Please a hint, how to do it?
You have what is known as a linear homogeneous recurrence relation with constant coefficients, also saddled with the acromym LHRRWCC. Achille has given you the form of the solution to these critters. Continuing from that comment, once you've found $\lambda_1, \lambda_2, \lambda_3$ and $\alpha_1, \alpha_2, \alpha_3$ (hint: all six values are really simple), use these to find $S(x)$ by writing $$\begin{align} S(x) &=\sum_{n=0}^\infty a_nx^n=\sum_{n=0}^\infty (\alpha_1\lambda_1^n+\alpha_2\lambda_2^n+\alpha_3\lambda_3^n)x^n\\ &=\sum_{n=0}^\infty\alpha_1(\lambda_1x)^n+\sum_{n=0}^\infty\alpha_2(\lambda_2x)^n+\sum_{n=0}^\infty\alpha_3(\lambda_3x)^n &\text{(Why?)}\\ &=\frac{\alpha_1}{1-\lambda_1x}+\frac{\alpha_2}{1-\lambda_2x}+\frac{\alpha_3}{1-\lambda_3x} &\text{(Why?)} \end{align}$$ Knowing what $a_n$ is, the problem expects you to know how to compute the radius of convergence and show that it is greater than zero. This isn't too hard.
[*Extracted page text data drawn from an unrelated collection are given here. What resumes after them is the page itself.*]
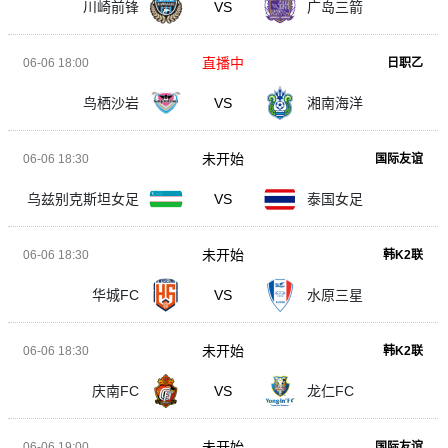
川崎前锋
VS
广岛三箭
直播中
06-06 18:00
日职乙
鸟栖沙岩
VS
湘南海洋
未开始
06-06 18:30
国际友谊
乌兹别克斯坦女足
VS
泰国女足
未开始
06-06 18:30
韩K2联
华城FC
VS
水原三星
未开始
06-06 18:30
韩K2联
庆南FC
VS
龙仁FC
未开始
06-06 19:00
国际友谊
Also, knowing what $S(x)$ is, a little algebra should show you that $$ S(x)(1-x)(1-2x)(1-3x) $$ has the form $px^2+qx+r$. As a check for your work, you should discover that $$ S(x)(1-x)(1-2x)(1-3x)=11x^2-12x+3 $$ Hope this helps. If not, feel free to ask for clarification.
hint: $$\lambda^3-6\lambda^2+11\lambda-6=\lambda^3-(3+2+1)\lambda^2+(3\cdot2+3\cdot1+2\cdot1)\lambda-3\cdot2\cdot1$$